目的 1
本文によると、本体制御部70が画像形成を終えるたびに綴じ処理制御部75へ転送するものは何ですか？
目的 2
本文のうち「図16に示す画像形成システム」を含む語句で始まり「じ処理制御部75に転送する。」で終わる部分を、「画像形成条件」を「印刷条件」に置き換えて示してください。
目的 3
画像形成システムについての本文を、最後の文に続けて書き進めてください。

本文
★ ★ ★ ★ ★ ★ ★

図16に示す画像形成システムは、画像形成ユニットAの制御部70(以下「本体制御部」という)と後処理ユニットB(シート束綴じ処理装置;以下同様)の制御部75(以下「綴じ処理制御部」という)を備えている。本体制御部70は印字制御部71と給紙制御部72と入力部73(コントロールパネ
ル)を備えている。
【0137】
そして入力部73(コントロールパネル)から「画像形成モード」と「後処理モード」の設定を行う。画像形成モードはカラー・モノクロ印刷、両面・片面印刷などのモード設定と、シートサイズ、シート紙質、プリントアウト部数、拡大・縮小印刷、などの画像形成条件を設定する。また「後処理モード」は、例えば「プリントアウトモード」「ステープル綴じ処理モード」「エコ綴じ処理モード」「ジョグ仕分けモード」などに設定する。なお図示の装置には「マニュアル綴じモード」が設けられ、このモードは画像形成ユニットAの本体制御部70とは別にオフラインでシート束の綴じ処理動作を実行する。
【0138】
また、本体制御部70は綴じ処理制御部75に後処理モードとシート枚数、部数情報及び画像形成するシートの紙厚さ情報などをデータ転送する。これと同時に本体制御部70は画像形成を終了する都度、ジョブ終了信号を綴じ処理制御部75に転送する。
【0139】
上述の後処理モードについて説明すると、上記「プリントアウトモード」は、排紙口23からのシートを、綴じ処理することなく処理トレイ24を介してスタックトレイ25に収容する。この場合にはシートを処理トレイ24に重ね合わせて集積し、本体制御部70からのジョグ終了信号で集積後のシート束をスタックトレイ25に搬出する。

★ ★ ★ ★ ★ ★ ★

提供記録
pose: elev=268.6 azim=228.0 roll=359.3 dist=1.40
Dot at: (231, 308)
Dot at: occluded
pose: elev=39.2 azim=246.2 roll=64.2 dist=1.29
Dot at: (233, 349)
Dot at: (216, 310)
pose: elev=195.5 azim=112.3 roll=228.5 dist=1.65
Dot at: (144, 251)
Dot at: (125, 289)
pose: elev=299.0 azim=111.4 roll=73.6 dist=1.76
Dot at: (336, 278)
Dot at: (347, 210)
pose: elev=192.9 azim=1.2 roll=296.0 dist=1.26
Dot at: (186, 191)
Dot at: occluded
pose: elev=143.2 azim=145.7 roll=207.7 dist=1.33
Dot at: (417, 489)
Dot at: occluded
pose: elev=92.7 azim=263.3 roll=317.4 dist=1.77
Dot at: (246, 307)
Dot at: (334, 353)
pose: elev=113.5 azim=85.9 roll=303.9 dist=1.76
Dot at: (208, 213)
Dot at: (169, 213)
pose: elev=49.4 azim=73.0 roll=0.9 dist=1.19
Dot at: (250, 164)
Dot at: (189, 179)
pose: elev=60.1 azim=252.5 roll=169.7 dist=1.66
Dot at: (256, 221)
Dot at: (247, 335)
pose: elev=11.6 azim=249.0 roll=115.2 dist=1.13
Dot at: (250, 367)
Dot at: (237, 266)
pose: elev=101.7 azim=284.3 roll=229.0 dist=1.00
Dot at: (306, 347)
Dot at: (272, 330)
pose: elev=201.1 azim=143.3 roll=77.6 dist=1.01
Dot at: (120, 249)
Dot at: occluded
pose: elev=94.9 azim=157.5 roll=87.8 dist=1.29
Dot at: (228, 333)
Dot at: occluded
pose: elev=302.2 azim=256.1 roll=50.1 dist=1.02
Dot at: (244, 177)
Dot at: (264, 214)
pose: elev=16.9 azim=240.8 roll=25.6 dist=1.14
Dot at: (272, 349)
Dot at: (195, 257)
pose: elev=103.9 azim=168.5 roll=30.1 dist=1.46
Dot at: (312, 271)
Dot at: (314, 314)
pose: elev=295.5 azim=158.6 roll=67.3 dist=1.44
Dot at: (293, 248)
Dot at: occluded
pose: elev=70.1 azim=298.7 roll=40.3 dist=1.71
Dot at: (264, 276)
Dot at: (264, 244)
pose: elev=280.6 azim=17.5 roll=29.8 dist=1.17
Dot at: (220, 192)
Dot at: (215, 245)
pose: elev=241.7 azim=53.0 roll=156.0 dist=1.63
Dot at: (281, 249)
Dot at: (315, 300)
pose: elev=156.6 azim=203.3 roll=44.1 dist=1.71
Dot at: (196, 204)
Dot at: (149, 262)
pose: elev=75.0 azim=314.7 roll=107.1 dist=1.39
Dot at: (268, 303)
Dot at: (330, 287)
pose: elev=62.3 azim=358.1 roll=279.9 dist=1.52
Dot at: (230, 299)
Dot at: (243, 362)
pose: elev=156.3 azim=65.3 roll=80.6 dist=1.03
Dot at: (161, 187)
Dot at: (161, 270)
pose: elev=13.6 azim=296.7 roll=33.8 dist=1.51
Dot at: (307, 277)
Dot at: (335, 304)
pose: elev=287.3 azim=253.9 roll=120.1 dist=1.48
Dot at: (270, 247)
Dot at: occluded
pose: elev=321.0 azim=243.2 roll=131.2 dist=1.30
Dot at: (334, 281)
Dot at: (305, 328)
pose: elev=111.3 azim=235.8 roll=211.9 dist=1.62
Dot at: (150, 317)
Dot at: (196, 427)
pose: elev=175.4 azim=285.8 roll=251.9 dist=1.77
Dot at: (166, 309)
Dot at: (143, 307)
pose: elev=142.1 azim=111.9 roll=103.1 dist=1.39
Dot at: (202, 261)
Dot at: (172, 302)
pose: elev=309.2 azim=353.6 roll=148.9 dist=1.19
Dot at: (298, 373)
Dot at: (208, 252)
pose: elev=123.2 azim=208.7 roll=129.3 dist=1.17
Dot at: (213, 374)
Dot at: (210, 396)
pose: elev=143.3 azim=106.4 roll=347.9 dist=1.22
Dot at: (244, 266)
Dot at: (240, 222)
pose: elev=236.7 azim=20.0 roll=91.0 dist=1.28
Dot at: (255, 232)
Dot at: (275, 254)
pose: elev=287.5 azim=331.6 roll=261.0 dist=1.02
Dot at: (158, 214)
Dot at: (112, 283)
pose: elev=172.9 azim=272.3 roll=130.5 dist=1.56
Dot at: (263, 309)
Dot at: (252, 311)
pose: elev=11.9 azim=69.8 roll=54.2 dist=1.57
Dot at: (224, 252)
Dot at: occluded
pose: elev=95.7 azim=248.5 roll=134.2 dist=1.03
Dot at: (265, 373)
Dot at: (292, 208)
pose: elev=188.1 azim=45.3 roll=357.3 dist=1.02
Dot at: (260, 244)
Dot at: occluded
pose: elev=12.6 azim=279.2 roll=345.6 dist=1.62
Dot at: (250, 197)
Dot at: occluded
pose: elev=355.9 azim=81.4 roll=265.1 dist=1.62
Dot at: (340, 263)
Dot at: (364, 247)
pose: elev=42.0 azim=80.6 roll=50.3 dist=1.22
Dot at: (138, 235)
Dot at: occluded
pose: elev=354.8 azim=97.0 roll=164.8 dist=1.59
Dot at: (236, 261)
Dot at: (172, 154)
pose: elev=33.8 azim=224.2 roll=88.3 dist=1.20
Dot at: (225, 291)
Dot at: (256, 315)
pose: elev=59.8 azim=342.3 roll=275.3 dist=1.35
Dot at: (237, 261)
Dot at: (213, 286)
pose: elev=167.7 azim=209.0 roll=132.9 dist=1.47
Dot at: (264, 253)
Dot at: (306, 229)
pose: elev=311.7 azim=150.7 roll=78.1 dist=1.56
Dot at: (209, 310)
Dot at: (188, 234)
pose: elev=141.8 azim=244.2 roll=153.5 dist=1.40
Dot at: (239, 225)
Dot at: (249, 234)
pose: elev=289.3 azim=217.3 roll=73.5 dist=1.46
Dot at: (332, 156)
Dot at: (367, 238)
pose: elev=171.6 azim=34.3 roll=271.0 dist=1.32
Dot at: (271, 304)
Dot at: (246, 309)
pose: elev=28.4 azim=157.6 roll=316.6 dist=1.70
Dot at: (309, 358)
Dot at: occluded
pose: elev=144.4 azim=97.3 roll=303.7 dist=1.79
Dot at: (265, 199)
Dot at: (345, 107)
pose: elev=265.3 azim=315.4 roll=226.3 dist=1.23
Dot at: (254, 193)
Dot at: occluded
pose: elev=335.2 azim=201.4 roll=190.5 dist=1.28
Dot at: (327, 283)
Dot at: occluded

★ ★ ★ ★ ★ ★ ★

期待される出力 1
ジョブ終了信号です。

期待される出力 2
図16に示す画像形成システムは、画像形成ユニットAの制御部70(以下「本体制御部」という)と後処理ユニットB(シート束綴じ処理装置;以下同様)の制御部75(以下「綴じ処理制御部」という)を備えている。本体制御部70は印字制御部71と給紙制御部72と入力部73(コントロールパネ
ル)を備えている。
【0137】
そして入力部73(コントロールパネル)から「画像形成モード」と「後処理モード」の設定を行う。画像形成モードはカラー・モノクロ印刷、両面・片面印刷などのモード設定と、シートサイズ、シート紙質、プリントアウト部数、拡大・縮小印刷、などの印刷条件を設定する。また「後処理モード」は、例えば「プリントアウトモード」「ステープル綴じ処理モード」「エコ綴じ処理モード」「ジョグ仕分けモード」などに設定する。なお図示の装置には「マニュアル綴じモード」が設けられ、このモードは画像形成ユニットAの本体制御部70とは別にオフラインでシート束の綴じ処理動作を実行する。
【0138】
また、本体制御部70は綴じ処理制御部75に後処理モードとシート枚数、部数情報及び画像形成するシートの紙厚さ情報などをデータ転送する。これと同時に本体制御部70は画像形成を終了する都度、ジョブ終了信号を綴じ処理制御部75に転送する。

期待される出力 3
【0140】
上記「ステープル綴じ処理モード(第2排紙モード)」は、排紙口23からのシートを処理トレイ上に集積して部揃えし、このシート束を綴じ処理した後にスタックトレイ25に収容する。この場合には画像形成されるシートは原則として同一紙厚さで同一サイズのシートにオペレータによって指定される。このステープル綴じ処理モードは、「マルチ綴じ」「右コーナ綴じ」「左コーナ綴じ」のいずれかが選択され指定される。各綴じ位置については前述した通りである。
【0141】
上記「ジョグ仕分けモード」は、画像形成ユニットAで画像形成されたシートを処理トレイ上にオフセットさせて集積するグループと、オフセットさせることなく集積するグループとに区分けられ、スタックトレイ25には交互にオフセットされたシート束とオフセットされないシート束が積み上げられる。特に図示の装置は、装置フロント側にオフセットエリア(
図5参照)を設け、処理トレイ上に排紙口23からセンター基準Sxで搬出されたシートをその姿勢で集積するグループと、同様にセンター基準Sxで搬出されたシートを装置フロント側Frに所定量オフセットさせて集積するグループに区分けている。
【0142】
このように装置フロント側Frにオフセットエリアを配置したのは、装置フロント側でマニュアル綴じ処理、針カートリッジの交換処理などの作業エリアを確保する為である。またこのオフセットエリアは、シート束を区分けする寸法(数センチ程度)に設定されている。
【0143】
「マニュアル綴じモード」
外装ケーシング20bには装置フロント側に、オペレータが綴じ処理するシート束をセットする手差しセット部29が設けられている。この手差しセット部29のセット面29aには、セットされたシート束を検出するセンサが配置され、このセンサからの信号で後述する綴じ処理制御部75は、ステープラユニット26をマニュアル綴じ位置に位置移動する。そしてオペレータが作動スイッチ30を押下すると、綴じ処理を実行するように構成されている。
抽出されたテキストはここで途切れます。